The Chancellor, who still remains pretty quiet, will have his turn next. It still feels unlikely that the budget early next month will be the occasion for implementing any significant national economic recovery plan, but it would be surprising if it did not trail ideas that will underpin policy to be introduced later in the year. The lobbyists are in full cry so he’s not short of advice. In amongst it all are some sobering figures about government borrowing, long term joblessness and the uneven economic effects of the pandemic across different sectors of our society so he’ll need plenty of wisdom amongst the strident demands.

Readers of these pieces will be familiar with my not entirely approving comments on the Prime Minister’s tendency to over promise and then disappoint by under delivering. So another notable change to my eyes this week has not been his embracing of optimism, since this is a long established habit, but his tempering of it with caution as he has done this week, is. Not everyone approves, with a group of his own back benchers being highly vocal in demanding an early opening up of the economy. Lovely though that would be, he is surely right to be careful given how  unpredictable the virus has been in recent months and that no-one would want to repeat the experience of going back into lockdown having been let out for a while. Mind you, he hasn’t entirely changed his spots with his having preserved his ability to gaffe with his curious reference to OJ Simpson jumping out of his mouth before he was able to stop it whilst he was fighting with a pair of gloves.

Other changes this week include:

  • leaders of wealthier nations publicly acknowledging the need to promote and support Covid vaccination programmes in less well-off countries. This feels long overdue, not only in humanitarian terms but in terms of ensuring that the virus is effectively controlled on a global scale; and

  • the US government re-engaging with global climate change initiatives and in discussions with Iran.

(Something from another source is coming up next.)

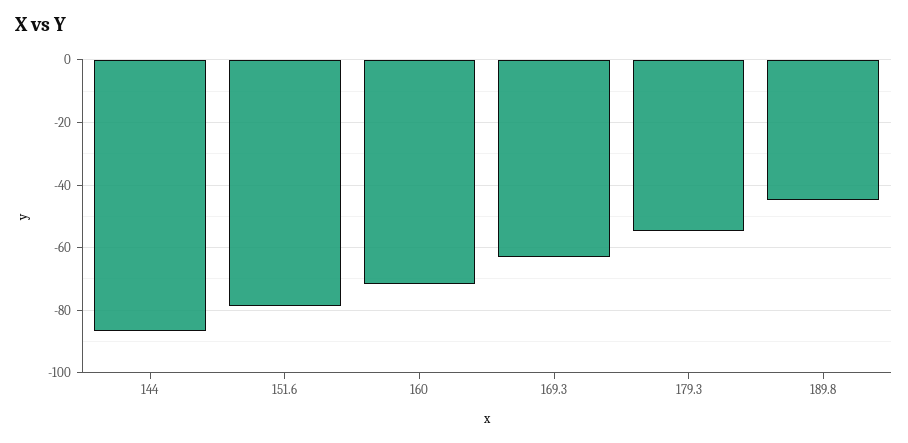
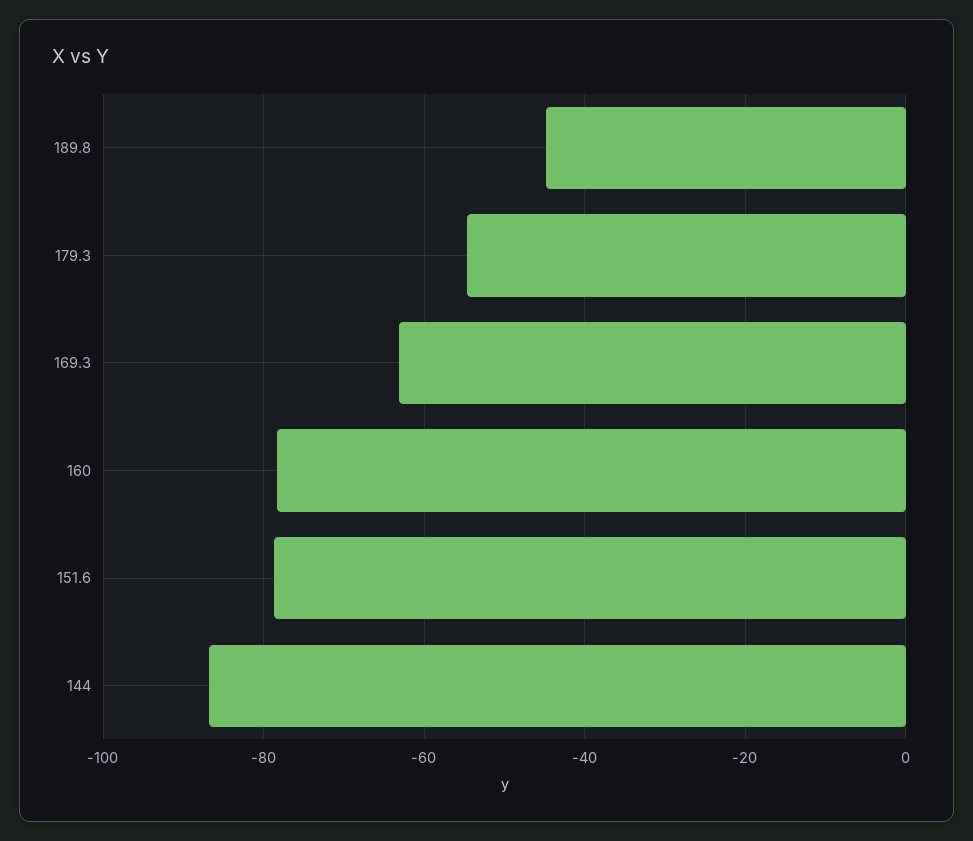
160: -72 -> -78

These both fall within election policies of the Biden campaign, but the need for the former is being reinforced at the moment by the extraordinary weather being experienced in Texas.

I’ve also enjoyed the distraction of the Perseverance Mars landing - a remarkable feat of science and engineering which will see a vehicle meandering round the surface of Mars gathering samples for a couple of years. I can’t quite get the picture of Wallace and Gromit’s Moon–bound cooker/robot out of my head but it’s a refreshing to think about something outside Earth’s concerns for a change.

One final change. Last week it was snowmen, this week temperature in the mid-teens, so make the most of a balmy weekend.